● INFORMATION PROVIDED
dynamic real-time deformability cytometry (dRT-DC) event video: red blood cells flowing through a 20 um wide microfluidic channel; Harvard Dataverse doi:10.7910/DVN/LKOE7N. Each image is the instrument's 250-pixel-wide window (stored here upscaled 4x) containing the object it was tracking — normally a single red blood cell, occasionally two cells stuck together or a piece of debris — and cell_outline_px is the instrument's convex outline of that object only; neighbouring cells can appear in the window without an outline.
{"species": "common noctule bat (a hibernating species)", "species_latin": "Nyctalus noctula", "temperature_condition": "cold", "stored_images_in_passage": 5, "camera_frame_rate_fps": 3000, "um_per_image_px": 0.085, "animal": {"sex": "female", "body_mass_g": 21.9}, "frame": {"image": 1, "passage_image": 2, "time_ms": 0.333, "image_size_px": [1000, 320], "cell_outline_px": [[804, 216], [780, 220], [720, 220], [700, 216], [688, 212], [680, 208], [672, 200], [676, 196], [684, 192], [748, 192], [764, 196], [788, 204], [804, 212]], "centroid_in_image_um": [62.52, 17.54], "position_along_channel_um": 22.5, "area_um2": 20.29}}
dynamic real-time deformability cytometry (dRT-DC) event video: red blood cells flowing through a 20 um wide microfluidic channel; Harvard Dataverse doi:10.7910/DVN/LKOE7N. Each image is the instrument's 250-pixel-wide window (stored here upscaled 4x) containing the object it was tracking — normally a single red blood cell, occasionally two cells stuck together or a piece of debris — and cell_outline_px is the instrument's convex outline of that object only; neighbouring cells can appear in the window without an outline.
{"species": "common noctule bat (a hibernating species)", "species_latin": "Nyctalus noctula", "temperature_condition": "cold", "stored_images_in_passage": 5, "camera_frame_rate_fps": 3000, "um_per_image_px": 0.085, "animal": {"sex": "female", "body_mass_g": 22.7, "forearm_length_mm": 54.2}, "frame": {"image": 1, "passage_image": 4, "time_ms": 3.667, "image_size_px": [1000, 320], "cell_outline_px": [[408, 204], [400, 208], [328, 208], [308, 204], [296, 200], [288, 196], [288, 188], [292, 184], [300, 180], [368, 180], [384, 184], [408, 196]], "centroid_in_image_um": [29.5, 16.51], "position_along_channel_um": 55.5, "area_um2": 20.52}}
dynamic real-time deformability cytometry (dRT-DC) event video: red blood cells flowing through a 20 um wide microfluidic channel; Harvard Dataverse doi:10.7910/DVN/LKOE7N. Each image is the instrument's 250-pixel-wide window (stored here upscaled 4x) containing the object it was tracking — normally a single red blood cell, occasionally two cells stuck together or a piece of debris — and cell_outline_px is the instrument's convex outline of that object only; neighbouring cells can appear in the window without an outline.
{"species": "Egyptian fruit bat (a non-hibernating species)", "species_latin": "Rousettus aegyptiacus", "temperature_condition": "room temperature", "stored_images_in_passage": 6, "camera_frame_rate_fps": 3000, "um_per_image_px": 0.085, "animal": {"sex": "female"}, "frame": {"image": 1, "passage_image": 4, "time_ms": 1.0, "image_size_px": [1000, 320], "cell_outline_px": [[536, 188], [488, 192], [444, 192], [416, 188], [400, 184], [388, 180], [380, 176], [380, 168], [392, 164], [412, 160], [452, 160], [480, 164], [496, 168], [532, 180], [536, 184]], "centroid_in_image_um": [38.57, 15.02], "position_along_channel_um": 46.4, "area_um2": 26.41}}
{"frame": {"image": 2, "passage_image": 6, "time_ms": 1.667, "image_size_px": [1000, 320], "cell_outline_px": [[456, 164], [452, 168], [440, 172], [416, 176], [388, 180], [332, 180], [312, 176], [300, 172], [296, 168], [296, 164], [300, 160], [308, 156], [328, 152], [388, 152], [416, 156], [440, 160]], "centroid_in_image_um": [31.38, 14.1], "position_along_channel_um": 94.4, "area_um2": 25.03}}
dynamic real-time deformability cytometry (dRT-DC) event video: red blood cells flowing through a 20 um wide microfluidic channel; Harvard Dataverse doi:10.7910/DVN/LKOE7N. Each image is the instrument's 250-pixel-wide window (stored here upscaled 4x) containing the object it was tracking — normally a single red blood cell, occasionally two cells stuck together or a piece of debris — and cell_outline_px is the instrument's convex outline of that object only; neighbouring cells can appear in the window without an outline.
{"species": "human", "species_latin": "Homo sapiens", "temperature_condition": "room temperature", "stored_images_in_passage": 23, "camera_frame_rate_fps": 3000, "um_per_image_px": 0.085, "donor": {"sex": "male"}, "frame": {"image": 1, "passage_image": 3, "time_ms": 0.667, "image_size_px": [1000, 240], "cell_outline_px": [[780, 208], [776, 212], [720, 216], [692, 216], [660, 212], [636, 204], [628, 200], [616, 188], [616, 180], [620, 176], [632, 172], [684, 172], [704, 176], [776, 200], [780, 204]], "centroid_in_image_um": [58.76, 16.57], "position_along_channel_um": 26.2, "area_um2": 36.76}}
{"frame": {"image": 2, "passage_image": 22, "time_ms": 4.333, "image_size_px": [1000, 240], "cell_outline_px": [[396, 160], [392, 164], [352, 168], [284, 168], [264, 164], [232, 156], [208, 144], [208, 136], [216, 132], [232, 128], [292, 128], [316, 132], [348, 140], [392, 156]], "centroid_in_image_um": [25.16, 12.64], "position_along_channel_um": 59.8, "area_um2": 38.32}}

● WORK TO BE COMPLETED
Repeat each record exactly, leaving nothing out.

● FULL ANSWER
dynamic real-time deformability cytometry (dRT-DC) event video: red blood cells flowing through a 20 um wide microfluidic channel; Harvard Dataverse doi:10.7910/DVN/LKOE7N. Each image is the instrument's 250-pixel-wide window (stored here upscaled 4x) containing the object it was tracking — normally a single red blood cell, occasionally two cells stuck together or a piece of debris — and cell_outline_px is the instrument's convex outline of that object only; neighbouring cells can appear in the window without an outline.
{"species": "common noctule bat (a hibernating species)", "species_latin": "Nyctalus noctula", "temperature_condition": "cold", "stored_images_in_passage": 5, "camera_frame_rate_fps": 3000, "um_per_image_px": 0.085, "animal": {"sex": "female", "body_mass_g": 21.9}, "frame": {"image": 1, "passage_image": 2, "time_ms": 0.333, "image_size_px": [1000, 320], "cell_outline_px": [[804, 216], [780, 220], [720, 220], [700, 216], [688, 212], [680, 208], [672, 200], [676, 196], [684, 192], [748, 192], [764, 196], [788, 204], [804, 212]], "centroid_in_image_um": [62.52, 17.54], "position_along_channel_um": 22.5, "area_um2": 20.29}}
dynamic real-time deformability cytometry (dRT-DC) event video: red blood cells flowing through a 20 um wide microfluidic channel; Harvard Dataverse doi:10.7910/DVN/LKOE7N. Each image is the instrument's 250-pixel-wide window (stored here upscaled 4x) containing the object it was tracking — normally a single red blood cell, occasionally two cells stuck together or a piece of debris — and cell_outline_px is the instrument's convex outline of that object only; neighbouring cells can appear in the window without an outline.
{"species": "common noctule bat (a hibernating species)", "species_latin": "Nyctalus noctula", "temperature_condition": "cold", "stored_images_in_passage": 5, "camera_frame_rate_fps": 3000, "um_per_image_px": 0.085, "animal": {"sex": "female", "body_mass_g": 22.7, "forearm_length_mm": 54.2}, "frame": {"image": 1, "passage_image": 4, "time_ms": 3.667, "image_size_px": [1000, 320], "cell_outline_px": [[408, 204], [400, 208], [328, 208], [308, 204], [296, 200], [288, 196], [288, 188], [292, 184], [300, 180], [368, 180], [384, 184], [408, 196]], "centroid_in_image_um": [29.5, 16.51], "position_along_channel_um": 55.5, "area_um2": 20.52}}
dynamic real-time deformability cytometry (dRT-DC) event video: red blood cells flowing through a 20 um wide microfluidic channel; Harvard Dataverse doi:10.7910/DVN/LKOE7N. Each image is the instrument's 250-pixel-wide window (stored here upscaled 4x) containing the object it was tracking — normally a single red blood cell, occasionally two cells stuck together or a piece of debris — and cell_outline_px is the instrument's convex outline of that object only; neighbouring cells can appear in the window without an outline.
{"species": "Egyptian fruit bat (a non-hibernating species)", "species_latin": "Rousettus aegyptiacus", "temperature_condition": "room temperature", "stored_images_in_passage": 6, "camera_frame_rate_fps": 3000, "um_per_image_px": 0.085, "animal": {"sex": "female"}, "frame": {"image": 1, "passage_image": 4, "time_ms": 1.0, "image_size_px": [1000, 320], "cell_outline_px": [[536, 188], [488, 192], [444, 192], [416, 188], [400, 184], [388, 180], [380, 176], [380, 168], [392, 164], [412, 160], [452, 160], [480, 164], [496, 168], [532, 180], [536, 184]], "centroid_in_image_um": [38.57, 15.02], "position_along_channel_um": 46.4, "area_um2": 26.41}}
{"frame": {"image": 2, "passage_image": 6, "time_ms": 1.667, "image_size_px": [1000, 320], "cell_outline_px": [[456, 164], [452, 168], [440, 172], [416, 176], [388, 180], [332, 180], [312, 176], [300, 172], [296, 168], [296, 164], [300, 160], [308, 156], [328, 152], [388, 152], [416, 156], [440, 160]], "centroid_in_image_um": [31.38, 14.1], "position_along_channel_um": 94.4, "area_um2": 25.03}}
dynamic real-time deformability cytometry (dRT-DC) event video: red blood cells flowing through a 20 um wide microfluidic channel; Harvard Dataverse doi:10.7910/DVN/LKOE7N. Each image is the instrument's 250-pixel-wide window (stored here upscaled 4x) containing the object it was tracking — normally a single red blood cell, occasionally two cells stuck together or a piece of debris — and cell_outline_px is the instrument's convex outline of that object only; neighbouring cells can appear in the window without an outline.
{"species": "human", "species_latin": "Homo sapiens", "temperature_condition": "room temperature", "stored_images_in_passage": 23, "camera_frame_rate_fps": 3000, "um_per_image_px": 0.085, "donor": {"sex": "male"}, "frame": {"image": 1, "passage_image": 3, "time_ms": 0.667, "image_size_px": [1000, 240], "cell_outline_px": [[780, 208], [776, 212], [720, 216], [692, 216], [660, 212], [636, 204], [628, 200], [616, 188], [616, 180], [620, 176], [632, 172], [684, 172], [704, 176], [776, 200], [780, 204]], "centroid_in_image_um": [58.76, 16.57], "position_along_channel_um": 26.2, "area_um2": 36.76}}
{"frame": {"image": 2, "passage_image": 22, "time_ms": 4.333, "image_size_px": [1000, 240], "cell_outline_px": [[396, 160], [392, 164], [352, 168], [284, 168], [264, 164], [232, 156], [208, 144], [208, 136], [216, 132], [232, 128], [292, 128], [316, 132], [348, 140], [392, 156]], "centroid_in_image_um": [25.16, 12.64], "position_along_channel_um": 59.8, "area_um2": 38.32}}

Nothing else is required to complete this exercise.